**Task instructions**
Where the records below begin, start copying, and stop after the line that contains "[749,147,807,163] feature ->"; reproduce every line exactly but omit pictures.

Source records:
"""
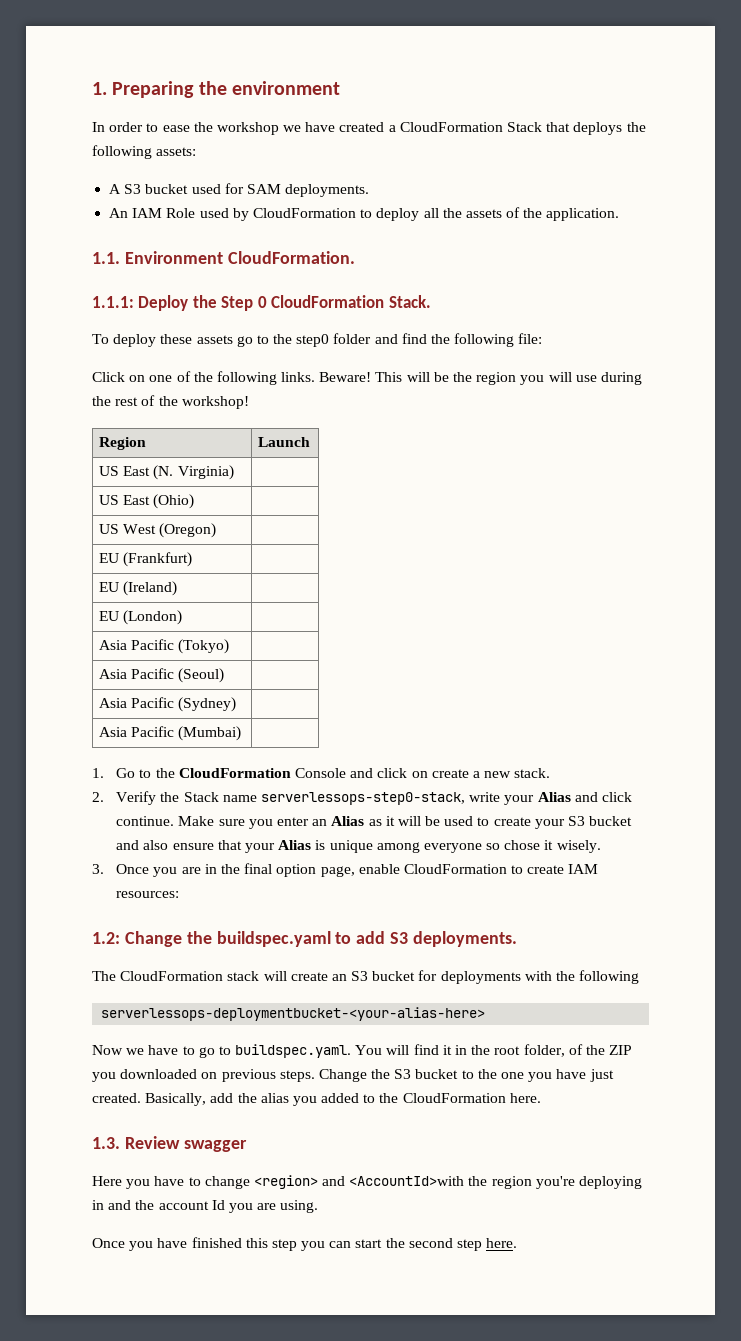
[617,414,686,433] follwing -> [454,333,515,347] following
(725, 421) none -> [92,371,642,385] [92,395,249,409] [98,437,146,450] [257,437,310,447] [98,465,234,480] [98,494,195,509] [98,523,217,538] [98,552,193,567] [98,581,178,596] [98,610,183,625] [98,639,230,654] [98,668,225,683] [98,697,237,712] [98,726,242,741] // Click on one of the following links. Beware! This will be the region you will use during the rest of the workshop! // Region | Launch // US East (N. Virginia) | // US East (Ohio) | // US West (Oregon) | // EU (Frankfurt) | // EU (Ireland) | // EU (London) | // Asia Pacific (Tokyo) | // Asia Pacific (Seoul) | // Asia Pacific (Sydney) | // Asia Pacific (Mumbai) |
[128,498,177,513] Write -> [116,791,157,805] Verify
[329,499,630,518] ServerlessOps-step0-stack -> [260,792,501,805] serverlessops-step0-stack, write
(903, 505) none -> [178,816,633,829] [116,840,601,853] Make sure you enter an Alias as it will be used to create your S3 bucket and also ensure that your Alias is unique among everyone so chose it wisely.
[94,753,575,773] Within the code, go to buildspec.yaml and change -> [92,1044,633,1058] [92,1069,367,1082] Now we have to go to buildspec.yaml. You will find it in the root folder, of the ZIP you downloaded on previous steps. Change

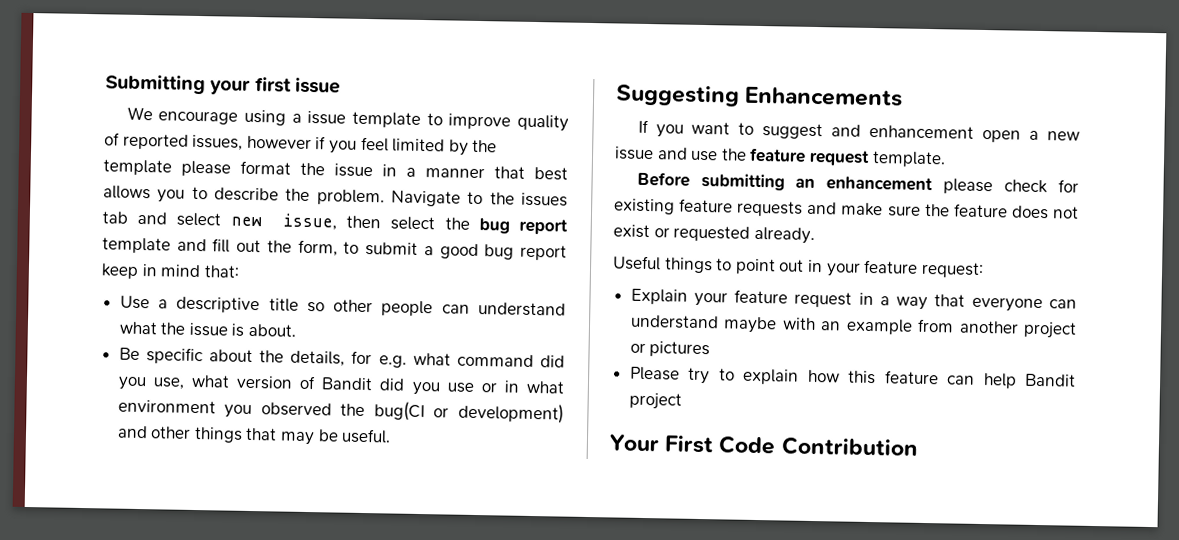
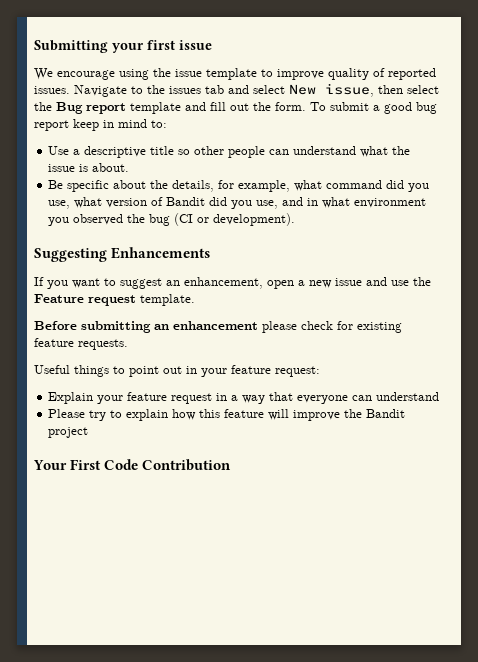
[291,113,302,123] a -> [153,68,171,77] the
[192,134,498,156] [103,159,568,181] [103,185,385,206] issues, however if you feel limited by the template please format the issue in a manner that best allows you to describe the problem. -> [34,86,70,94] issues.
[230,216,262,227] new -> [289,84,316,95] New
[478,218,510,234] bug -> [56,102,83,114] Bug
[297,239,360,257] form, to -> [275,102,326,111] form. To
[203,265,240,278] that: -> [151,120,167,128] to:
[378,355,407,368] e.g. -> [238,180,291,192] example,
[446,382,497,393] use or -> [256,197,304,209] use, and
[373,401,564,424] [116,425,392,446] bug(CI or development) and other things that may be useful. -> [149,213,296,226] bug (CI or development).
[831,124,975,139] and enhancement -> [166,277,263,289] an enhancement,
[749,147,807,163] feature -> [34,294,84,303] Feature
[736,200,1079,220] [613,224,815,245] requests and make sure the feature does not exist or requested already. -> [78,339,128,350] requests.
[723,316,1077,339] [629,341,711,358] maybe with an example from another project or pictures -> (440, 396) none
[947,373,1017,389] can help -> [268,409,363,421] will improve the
"""
**Completed task**
[617,414,686,433] follwing -> [454,333,515,347] following
(725, 421) none -> [92,371,642,385] [92,395,249,409] [98,437,146,450] [257,437,310,447] [98,465,234,480] [98,494,195,509] [98,523,217,538] [98,552,193,567] [98,581,178,596] [98,610,183,625] [98,639,230,654] [98,668,225,683] [98,697,237,712] [98,726,242,741] // Click on one of the following links. Beware! This will be the region you will use during the rest of the workshop! // Region | Launch // US East (N. Virginia) | // US East (Ohio) | // US West (Oregon) | // EU (Frankfurt) | // EU (Ireland) | // EU (London) | // Asia Pacific (Tokyo) | // Asia Pacific (Seoul) | // Asia Pacific (Sydney) | // Asia Pacific (Mumbai) |
[128,498,177,513] Write -> [116,791,157,805] Verify
[329,499,630,518] ServerlessOps-step0-stack -> [260,792,501,805] serverlessops-step0-stack, write
(903, 505) none -> [178,816,633,829] [116,840,601,853] Make sure you enter an Alias as it will be used to create your S3 bucket and also ensure that your Alias is unique among everyone so chose it wisely.
[94,753,575,773] Within the code, go to buildspec.yaml and change -> [92,1044,633,1058] [92,1069,367,1082] Now we have to go to buildspec.yaml. You will find it in the root folder, of the ZIP you downloaded on previous steps. Change

[291,113,302,123] a -> [153,68,171,77] the
[192,134,498,156] [103,159,568,181] [103,185,385,206] issues, however if you feel limited by the template please format the issue in a manner that best allows you to describe the problem. -> [34,86,70,94] issues.
[230,216,262,227] new -> [289,84,316,95] New
[478,218,510,234] bug -> [56,102,83,114] Bug
[297,239,360,257] form, to -> [275,102,326,111] form. To
[203,265,240,278] that: -> [151,120,167,128] to:
[378,355,407,368] e.g. -> [238,180,291,192] example,
[446,382,497,393] use or -> [256,197,304,209] use, and
[373,401,564,424] [116,425,392,446] bug(CI or development) and other things that may be useful. -> [149,213,296,226] bug (CI or development).
[831,124,975,139] and enhancement -> [166,277,263,289] an enhancement,
[749,147,807,163] feature -> [34,294,84,303] Feature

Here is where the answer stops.